Born in New Brighton, Christchurch, on 10 September 1902, Edward (Ted) George Sayers grew up in straitened circumstances. He was the son of Henry Hind Sayers, a carpenter, and his wife, Amelia Ruth Blandford, who was indefatigable in caring for her four boys. His father was a scholarly man who, although he became paraplegic, retained his sense of humour. An entrance scholarship took Edward to Christ’s College until he was 15, then after two years of clerical work he entered into an arrangement with his church which allowed him to enter the University of Otago Medical School.
He graduated MB, ChB in 1924, spent a year as a house physician at Wellington Hospital, and then went to the London School of Hygiene and Tropical Medicine, gaining the diploma in 1926. Thus equipped, he embarked on a seven-year term with the Methodist mission at Gizo, in the Solomon Islands. There his first task was the building of a hospital. On 3 March 1928, at Roviana, Sayers married Jane Lumsden Grove; they were to have six children. He found time during his period at Gizo to gather specimens, which he sent back to the London School, and snakes for the British Museum. His work was to gain him the Cilento medal of the Australian Institute of Anatomy in 1940.
In 1935 he gained membership of the Royal College of Physicians of London. This prompted him to change direction and return to New Zealand, where he entered consultant practice in Auckland. He enlisted soon after the outbreak of war, and on 1 May 1940 went overseas as a captain with No 1 New Zealand General Hospital, and as an adviser on tropical medicine. In the Greek campaign his knowledge enabled him to site the hospital in malaria-free terrain at Pharsala. Back in North Africa he was promoted lieutenant colonel and appointed officer commanding the medical division of the hospital in August 1941.
In November 1942, after New Zealand became involved in the Pacific war, Sayers took charge of the medical division of No 4 New Zealand General Hospital, which was deployed to New Caledonia. In 1943 he was appointed consulting physician to the Second New Zealand Expeditionary Force in the Pacific, and in November he assumed command of the hospital with the rank of colonel. His great contribution to the Pacific conflict, however, was as adviser on tropical diseases – dysentery, malaria, dengue, and sand-fly fever – to the New Zealand forces and also to the Americans, who recognised his contribution with the award of the US Legion of Merit. His handbook on malaria control became a standard text.
On demobilisation Sayers resumed his practice in Auckland, but also was recognised as a brilliant clinical teacher and soon became sub-dean of the Auckland Branch Faculty, responsible for the teaching of final-year Otago students.
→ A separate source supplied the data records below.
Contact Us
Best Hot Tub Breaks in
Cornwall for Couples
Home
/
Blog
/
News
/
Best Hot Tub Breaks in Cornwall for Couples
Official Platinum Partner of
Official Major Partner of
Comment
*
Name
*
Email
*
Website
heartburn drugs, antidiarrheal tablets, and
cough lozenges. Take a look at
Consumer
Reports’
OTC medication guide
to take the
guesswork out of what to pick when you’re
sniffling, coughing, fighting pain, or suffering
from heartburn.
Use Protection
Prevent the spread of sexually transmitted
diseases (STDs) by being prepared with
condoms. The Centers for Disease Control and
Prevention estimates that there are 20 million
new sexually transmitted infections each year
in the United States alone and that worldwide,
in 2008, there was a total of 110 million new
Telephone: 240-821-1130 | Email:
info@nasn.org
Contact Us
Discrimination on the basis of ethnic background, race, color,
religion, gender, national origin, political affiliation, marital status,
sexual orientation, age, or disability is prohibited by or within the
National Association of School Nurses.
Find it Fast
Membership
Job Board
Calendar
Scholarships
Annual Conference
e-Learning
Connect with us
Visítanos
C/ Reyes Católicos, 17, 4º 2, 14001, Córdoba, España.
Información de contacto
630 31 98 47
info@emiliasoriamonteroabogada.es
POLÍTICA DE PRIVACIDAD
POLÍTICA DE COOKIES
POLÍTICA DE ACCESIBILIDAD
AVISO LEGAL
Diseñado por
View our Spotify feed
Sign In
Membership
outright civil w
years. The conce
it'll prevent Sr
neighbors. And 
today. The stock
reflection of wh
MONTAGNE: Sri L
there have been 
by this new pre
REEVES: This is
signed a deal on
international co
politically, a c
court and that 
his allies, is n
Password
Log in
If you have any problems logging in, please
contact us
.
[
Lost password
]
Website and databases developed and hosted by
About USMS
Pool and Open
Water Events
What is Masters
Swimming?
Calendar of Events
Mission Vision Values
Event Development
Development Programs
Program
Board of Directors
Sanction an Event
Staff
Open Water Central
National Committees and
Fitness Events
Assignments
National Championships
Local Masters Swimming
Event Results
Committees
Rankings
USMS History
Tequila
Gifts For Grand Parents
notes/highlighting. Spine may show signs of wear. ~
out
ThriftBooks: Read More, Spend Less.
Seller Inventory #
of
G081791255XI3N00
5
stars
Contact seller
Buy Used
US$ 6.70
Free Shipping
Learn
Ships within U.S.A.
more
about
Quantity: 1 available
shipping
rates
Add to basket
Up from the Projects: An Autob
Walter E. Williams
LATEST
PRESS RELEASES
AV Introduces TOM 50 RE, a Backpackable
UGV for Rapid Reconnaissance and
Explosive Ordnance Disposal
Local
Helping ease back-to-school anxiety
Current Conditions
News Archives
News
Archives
He also became heavily involved in the affairs of the Royal Australasian College of Physicians, of which he had been a foundation fellow in 1938. Having been chairman of the New Zealand committee of the college and one of the first two New Zealand members elected to the council, he became the first New Zealander to be elected president, for a two-year term (1956–58). He was made a CMG in 1956. In 1963 he took a college team to Singapore to provide specialist teaching in medicine under the auspices of the Colombo Plan.
Sayers succeeded Sir Charles Hercus as dean of the Otago Medical School in 1958; with this appointment went a personal chair in therapeutics. In 1959 he somehow found time to complete his MD on malaria, and in 1960 he flew to London for discussions which led to the establishment of the Wellcome Medical Research Institute in Dunedin.
Sayers was a compact man of engaging personality who was admired as a clinician with an ‘intuitive flair for clinical medicine’, this flair manifest equally in his bedside teaching of undergraduates in Auckland, and on a visit to No 2 New Zealand General Hospital at Waiouru in 1967 as colonel commandant, which he prolonged so that he might join in the ward rounds.
Numerous distinctions came his way. In 1963 he was president of the New Zealand Branch of the British Medical Association; he chaired the Medical Council (1956–64), and from January 1964 to December 1967 he was colonel commandant of the Royal New Zealand Army Medical Corps. He was made a knight bachelor in 1965, and a knight in the Order of St John the same year; he retired from the deanship in 1968. In 1975, at the time of the Medical School’s centenary celebrations, the University of Otago awarded him an honorary DSc.
In November 1971 Edward Sayers divorced his wife, Jane, and on 15 December at Lower Hutt he married Patricia Dorothy Coleman, a university teacher who became dean of the School of Home Science in Dunedin. He died in Dunedin on 12 May 1985, survived by his wife and four daughters and two sons from his first marriage.